Tampabay.com has begun offering a digital subscription for some users of the site. Readers will be allowed to access 15 pages a month for free, but will be asked to subscribe if they use more. While the homepage, several areas within the site and a select number of stories will remain free, others will be part of a digital subscription plan.
For years, I’ve loved my local newspaper – the St. Pete Times. A couple of months ago, they did what I considered to be a pretty horrible redesign, and also rebranded as the “Tampa Bay Times”. This morning, I noticed that they were going the way of other newspapers to put content behind a paywall. Their CEO, Paul Tash, notes:
After making substantial improvements to tampabay.com, we now ask readers who turn most often to our website to help support it financially…Tampabay.com still offers free access up to a point — set now at 15 page views per month. To get past that ceiling, readers need to register and pay.
While I am no expert on the newspaper industry, this just seems like bad business sense. Not the subscription part – I get that people have to make money, and the print newspaper subscription are likely not justifying the investment in digital infrastructure. It’s the arbitrary limit part. Why 15 page views? Why per month? Does pulling up a story I already ready to show it to my wife count as 2 page views?
If they really wanted to win my business, here’s three things that I think all newspapers could start doing to get my subscription dollars:
Create tiers of content
A newspaper is where I go to find out two distinct pieces of information. What’s going on around me that I need to know right away, and what things are going on which I should know about. The second half of that is where great journalism comes into play. For example, the Times’ coverage of both the Crystal River Nuclear Power Plant fiasco as well as their in-depth reporting on Scientology are well worth knowing about – and paying for.
So make the critical content – the day to day stories – free. Make the value add – the critical journalism, the commentaries, the follow-ups, a reason to pay.
Add value to stories
Paul Tash, in his statement about the paywall, has this to say:
This change reflects the growing importance of electronic publishing. Most of our news breaks first on tampabay.com. It features video, special reports, blogs and archives that go beyond the possibilities of print.

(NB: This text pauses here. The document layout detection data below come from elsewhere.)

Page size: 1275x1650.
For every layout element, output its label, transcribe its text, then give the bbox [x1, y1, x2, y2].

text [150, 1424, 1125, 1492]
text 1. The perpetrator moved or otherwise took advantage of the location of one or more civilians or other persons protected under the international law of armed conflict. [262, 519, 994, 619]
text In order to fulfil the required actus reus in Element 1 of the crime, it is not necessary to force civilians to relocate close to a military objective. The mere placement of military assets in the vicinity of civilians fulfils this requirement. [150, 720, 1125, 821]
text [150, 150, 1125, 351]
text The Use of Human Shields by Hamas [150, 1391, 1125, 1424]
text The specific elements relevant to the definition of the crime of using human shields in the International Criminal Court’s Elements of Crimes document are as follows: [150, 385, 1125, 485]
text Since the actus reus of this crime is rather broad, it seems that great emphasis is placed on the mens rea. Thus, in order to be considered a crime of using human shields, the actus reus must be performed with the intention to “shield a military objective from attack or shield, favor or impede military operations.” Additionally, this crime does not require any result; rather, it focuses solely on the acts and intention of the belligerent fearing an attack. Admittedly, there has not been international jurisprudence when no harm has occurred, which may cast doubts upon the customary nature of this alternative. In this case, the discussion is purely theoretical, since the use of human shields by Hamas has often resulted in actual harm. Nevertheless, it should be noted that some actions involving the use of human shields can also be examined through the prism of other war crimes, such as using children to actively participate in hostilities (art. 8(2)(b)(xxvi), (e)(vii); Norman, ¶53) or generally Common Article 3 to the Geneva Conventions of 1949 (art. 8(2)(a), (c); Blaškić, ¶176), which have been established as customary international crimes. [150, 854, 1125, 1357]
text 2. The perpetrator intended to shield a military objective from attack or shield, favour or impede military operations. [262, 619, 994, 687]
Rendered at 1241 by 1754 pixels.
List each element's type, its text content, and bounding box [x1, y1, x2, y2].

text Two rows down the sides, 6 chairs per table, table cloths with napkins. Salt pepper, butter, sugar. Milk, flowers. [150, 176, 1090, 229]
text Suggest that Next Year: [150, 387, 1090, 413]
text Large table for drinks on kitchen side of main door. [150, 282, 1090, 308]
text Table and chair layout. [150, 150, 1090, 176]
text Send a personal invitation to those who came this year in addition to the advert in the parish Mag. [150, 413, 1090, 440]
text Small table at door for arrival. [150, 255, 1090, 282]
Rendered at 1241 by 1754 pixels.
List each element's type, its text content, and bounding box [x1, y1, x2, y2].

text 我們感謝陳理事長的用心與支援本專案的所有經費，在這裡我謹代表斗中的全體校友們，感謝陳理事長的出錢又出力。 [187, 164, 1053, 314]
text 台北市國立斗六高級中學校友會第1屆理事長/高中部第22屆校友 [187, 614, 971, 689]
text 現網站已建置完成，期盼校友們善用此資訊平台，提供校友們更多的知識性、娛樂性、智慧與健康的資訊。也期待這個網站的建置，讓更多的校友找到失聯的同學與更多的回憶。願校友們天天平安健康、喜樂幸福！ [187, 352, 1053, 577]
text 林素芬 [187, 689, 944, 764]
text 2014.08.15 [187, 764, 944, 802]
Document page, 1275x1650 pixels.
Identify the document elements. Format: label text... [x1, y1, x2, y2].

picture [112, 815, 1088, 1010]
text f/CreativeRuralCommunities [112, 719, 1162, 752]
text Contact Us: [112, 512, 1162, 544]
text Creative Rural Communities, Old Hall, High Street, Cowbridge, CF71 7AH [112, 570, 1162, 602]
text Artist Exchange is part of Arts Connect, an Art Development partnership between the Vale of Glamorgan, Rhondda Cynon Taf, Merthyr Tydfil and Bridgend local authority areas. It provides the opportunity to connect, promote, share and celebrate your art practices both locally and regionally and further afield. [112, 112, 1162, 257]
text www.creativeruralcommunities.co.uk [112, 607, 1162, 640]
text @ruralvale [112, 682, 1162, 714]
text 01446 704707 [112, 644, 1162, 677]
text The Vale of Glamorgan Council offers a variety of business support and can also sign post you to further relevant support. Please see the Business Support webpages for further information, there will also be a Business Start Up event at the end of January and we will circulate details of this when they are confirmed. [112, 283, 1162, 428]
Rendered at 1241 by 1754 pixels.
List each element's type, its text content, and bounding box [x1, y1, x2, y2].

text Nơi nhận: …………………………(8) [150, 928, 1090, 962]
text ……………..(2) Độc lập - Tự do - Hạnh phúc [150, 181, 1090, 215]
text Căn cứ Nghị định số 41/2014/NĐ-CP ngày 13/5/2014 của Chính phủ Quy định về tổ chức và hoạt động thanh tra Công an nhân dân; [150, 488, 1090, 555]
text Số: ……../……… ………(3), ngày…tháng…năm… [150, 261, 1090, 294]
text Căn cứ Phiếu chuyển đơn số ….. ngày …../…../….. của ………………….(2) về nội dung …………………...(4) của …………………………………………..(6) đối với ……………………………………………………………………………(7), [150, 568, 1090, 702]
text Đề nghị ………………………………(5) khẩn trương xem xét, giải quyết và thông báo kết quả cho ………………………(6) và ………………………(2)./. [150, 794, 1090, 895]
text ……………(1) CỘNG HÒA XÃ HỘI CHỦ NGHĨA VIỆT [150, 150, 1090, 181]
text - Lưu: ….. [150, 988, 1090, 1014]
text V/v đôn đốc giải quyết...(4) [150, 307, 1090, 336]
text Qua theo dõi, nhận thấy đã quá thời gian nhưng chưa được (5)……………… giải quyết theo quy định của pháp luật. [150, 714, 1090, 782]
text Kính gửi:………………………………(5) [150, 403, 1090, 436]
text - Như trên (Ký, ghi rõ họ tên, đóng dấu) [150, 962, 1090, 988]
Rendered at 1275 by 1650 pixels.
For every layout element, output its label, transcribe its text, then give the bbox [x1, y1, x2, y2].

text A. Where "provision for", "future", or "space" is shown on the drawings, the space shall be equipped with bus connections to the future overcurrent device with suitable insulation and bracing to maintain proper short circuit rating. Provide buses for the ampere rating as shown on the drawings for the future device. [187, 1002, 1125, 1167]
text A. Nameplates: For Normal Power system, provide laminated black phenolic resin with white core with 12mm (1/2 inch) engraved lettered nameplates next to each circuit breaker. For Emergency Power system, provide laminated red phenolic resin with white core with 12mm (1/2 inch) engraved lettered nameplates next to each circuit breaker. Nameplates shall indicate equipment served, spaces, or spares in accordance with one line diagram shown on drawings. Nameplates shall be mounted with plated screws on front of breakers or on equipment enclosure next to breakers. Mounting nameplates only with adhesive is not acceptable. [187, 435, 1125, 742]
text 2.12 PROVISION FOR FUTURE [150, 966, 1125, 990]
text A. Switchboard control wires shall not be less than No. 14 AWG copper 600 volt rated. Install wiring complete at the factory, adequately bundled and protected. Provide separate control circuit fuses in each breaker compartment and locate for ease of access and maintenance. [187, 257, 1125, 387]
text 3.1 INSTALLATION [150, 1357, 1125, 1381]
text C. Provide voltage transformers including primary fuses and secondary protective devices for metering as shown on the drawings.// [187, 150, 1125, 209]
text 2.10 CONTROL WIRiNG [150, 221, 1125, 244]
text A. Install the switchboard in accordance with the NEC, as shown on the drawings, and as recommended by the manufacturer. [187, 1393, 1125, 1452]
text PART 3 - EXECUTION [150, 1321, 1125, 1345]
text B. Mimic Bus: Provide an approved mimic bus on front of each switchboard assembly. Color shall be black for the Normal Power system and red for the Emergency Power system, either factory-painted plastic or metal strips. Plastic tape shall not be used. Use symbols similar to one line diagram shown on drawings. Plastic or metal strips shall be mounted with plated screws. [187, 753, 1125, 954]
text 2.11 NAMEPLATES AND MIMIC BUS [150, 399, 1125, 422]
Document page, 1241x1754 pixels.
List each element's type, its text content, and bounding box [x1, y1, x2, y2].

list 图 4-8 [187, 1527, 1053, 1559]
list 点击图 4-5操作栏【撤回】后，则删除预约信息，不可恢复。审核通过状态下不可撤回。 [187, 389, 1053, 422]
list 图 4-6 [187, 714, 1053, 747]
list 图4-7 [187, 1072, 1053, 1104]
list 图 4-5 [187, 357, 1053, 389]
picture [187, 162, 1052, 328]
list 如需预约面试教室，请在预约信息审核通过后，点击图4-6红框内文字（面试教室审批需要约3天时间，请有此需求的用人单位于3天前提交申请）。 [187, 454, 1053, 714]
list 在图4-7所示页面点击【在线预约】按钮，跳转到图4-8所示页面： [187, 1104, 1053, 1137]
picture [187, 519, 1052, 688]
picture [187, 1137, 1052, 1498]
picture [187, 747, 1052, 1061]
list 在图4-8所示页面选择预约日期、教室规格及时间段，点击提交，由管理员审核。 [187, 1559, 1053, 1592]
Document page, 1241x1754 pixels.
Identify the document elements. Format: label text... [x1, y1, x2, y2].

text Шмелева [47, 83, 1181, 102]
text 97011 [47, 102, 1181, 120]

Frankly, I could care less about video reports. I don’t really watch them. But I know others do, and see it as a value add. So let that be an option to add on videos. Give subscribers early access to articles. I don’t like the archives being behind paywalls – that seems to primarily hurt people who want to do research on topics. In fact, perhaps content after one year should be free to view.
Don’t base value on arbitrary numbers
The biggest gripe I have is the arbitrary page view limit. It doesn’t delineate between good articles and bad ones. Or short and tall. I read a 20 word blurb, and then click through to a 2,500 word piece of art, and they are considered the same.
It makes me think of if publishers controlled e-ink books, and you started reading, and after 15 pages all of the ink went away. Puzzled, you looked up to see a man with a baseball bat reminding you that if you really wanted to read the stories, you’d pay up.
It’s great that they are making an effort to say that if the story is on the front page, that doesn’t count (as long as you don’t click through, I think). But it’s completely meaningless beyond that.
Show me the value
If you want to get my money (and they want $144 a year for a digital subscription!) then they should show why I should give it to them. Saying, “Well, because we’re a newspaper and this is our business model we’ve had forever” isn’t going to cut it. Granted, I pay for the Wall Street Journal on my iPad – because I see the value of having it tailored to my device (even if I don’t always care for the way they did it).
You clearly know you have value to add. Use that to your advantage of convincing people to pay for something they’ve gotten for free for 15 years now. Otherwise it will be another sad chapter in the demise of the newspaper industry.